Hanneke Poort, PhD, discusses research regarding fatigue as an adverse event in patients with gynecologic cancer.
Hanneke Poort, PhD, an instructor at Dana-Farber Cancer Institute and Harvard Medical School, discusses research regarding fatigue as an adverse event (AE) in patients with gynecologic cancer.
Fatigue is one of the most common and debilitating treatment-related AEs, explains Poort. However, few studies have examined the course of fatigue over time and whether it resolves with intervention. In the study, investigators looked at data from 312 women with ovarian or endometrial cancer. Nearly half of patients reported clinically significant fatigue after initial surgical treatment and prior to the start of additional treatment, says Poort. The fatigue did not resolve after 12 months of follow-up, adds Poort.

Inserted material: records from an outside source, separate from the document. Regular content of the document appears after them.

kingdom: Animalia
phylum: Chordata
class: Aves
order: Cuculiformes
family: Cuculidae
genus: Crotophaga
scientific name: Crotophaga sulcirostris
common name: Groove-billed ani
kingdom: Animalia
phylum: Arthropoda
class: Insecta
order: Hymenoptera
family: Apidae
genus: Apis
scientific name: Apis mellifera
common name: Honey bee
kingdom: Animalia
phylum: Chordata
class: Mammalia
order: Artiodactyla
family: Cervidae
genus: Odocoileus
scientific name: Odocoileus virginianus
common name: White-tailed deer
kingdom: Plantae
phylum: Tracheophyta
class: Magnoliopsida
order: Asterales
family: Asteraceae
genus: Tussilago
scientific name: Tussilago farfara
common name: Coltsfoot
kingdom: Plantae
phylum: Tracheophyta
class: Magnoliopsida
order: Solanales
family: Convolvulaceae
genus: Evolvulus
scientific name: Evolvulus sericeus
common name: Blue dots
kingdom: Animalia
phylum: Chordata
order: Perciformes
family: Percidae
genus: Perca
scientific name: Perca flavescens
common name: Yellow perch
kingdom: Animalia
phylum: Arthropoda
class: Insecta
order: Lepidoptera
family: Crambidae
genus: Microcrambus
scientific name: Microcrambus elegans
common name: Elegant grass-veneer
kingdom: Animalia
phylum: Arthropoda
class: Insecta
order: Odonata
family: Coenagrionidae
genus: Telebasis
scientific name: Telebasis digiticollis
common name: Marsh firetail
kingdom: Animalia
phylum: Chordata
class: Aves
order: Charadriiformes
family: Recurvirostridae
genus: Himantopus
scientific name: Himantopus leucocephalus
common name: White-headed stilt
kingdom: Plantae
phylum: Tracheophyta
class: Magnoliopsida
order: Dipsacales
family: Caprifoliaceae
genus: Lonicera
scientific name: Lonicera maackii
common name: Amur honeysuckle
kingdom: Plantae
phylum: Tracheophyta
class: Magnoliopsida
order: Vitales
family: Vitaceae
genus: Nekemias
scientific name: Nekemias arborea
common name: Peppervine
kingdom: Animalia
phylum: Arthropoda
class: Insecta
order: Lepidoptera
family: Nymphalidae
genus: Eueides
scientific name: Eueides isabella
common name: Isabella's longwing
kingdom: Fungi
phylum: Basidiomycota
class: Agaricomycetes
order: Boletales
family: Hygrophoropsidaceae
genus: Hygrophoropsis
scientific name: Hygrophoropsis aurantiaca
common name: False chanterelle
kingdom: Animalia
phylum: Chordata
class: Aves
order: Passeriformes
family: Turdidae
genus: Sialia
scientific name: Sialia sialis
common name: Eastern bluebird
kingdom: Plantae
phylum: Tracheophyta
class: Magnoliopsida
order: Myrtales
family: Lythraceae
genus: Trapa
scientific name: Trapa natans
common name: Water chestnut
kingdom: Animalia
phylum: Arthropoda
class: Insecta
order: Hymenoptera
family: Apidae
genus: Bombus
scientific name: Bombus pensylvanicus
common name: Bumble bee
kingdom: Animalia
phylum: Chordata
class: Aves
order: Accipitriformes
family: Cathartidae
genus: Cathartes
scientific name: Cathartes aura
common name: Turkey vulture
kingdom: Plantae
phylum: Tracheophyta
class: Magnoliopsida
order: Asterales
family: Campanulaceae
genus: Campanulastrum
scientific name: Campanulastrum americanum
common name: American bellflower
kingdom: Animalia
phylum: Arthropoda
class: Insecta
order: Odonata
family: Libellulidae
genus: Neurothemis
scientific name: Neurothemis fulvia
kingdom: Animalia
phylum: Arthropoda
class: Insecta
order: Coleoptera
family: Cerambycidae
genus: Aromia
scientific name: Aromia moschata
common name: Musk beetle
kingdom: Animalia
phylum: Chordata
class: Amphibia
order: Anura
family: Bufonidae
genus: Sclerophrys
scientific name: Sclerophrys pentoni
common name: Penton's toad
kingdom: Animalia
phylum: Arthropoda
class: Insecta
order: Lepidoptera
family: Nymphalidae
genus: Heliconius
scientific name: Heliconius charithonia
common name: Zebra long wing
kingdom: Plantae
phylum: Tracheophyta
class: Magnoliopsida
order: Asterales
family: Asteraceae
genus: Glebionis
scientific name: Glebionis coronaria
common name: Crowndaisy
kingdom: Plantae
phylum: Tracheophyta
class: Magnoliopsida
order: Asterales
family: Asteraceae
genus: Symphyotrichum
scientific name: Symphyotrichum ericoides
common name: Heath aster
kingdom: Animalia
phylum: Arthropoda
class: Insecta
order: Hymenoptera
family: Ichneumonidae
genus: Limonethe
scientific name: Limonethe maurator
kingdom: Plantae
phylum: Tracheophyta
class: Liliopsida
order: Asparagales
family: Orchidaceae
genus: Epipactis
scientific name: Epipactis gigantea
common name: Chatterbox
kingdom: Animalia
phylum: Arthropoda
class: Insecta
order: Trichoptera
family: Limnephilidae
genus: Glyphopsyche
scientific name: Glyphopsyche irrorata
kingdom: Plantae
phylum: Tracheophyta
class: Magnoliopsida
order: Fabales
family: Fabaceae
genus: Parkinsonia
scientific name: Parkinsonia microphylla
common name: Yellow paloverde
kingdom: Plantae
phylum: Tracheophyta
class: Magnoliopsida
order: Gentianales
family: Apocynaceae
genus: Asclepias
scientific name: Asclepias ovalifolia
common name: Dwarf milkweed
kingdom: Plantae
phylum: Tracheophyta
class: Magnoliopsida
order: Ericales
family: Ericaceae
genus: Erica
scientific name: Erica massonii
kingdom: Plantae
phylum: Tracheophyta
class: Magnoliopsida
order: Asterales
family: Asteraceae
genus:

The most pertinent factors that contributed to clinically significant and persistent fatigue were fatigue at baseline and depressive symptoms. There are interventions focusing on psychologic factors that have been shown to help reduce fatigue, but these studies have not focused on women with gynecologic cancers, according to Poort. Research at Dana-Farber Cancer Institute is currently adapting cognitive behavior therapy that was previously tested in a large group of patients with advanced ovarian cancer who received PARP inhibitors, concludes Poort.